> [Records for the exercise]:
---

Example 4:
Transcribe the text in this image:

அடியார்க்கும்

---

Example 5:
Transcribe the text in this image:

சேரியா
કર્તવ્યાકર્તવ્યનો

> [Task requirements]: Give back the whole listing. Match it exactly.

> [Solution]:
---

Example 4:
Transcribe the text in this image:

அடியார்க்கும்

---

Example 5:
Transcribe the text in this image:

சேரியா
કર્તવ્યાકર્તવ્યનો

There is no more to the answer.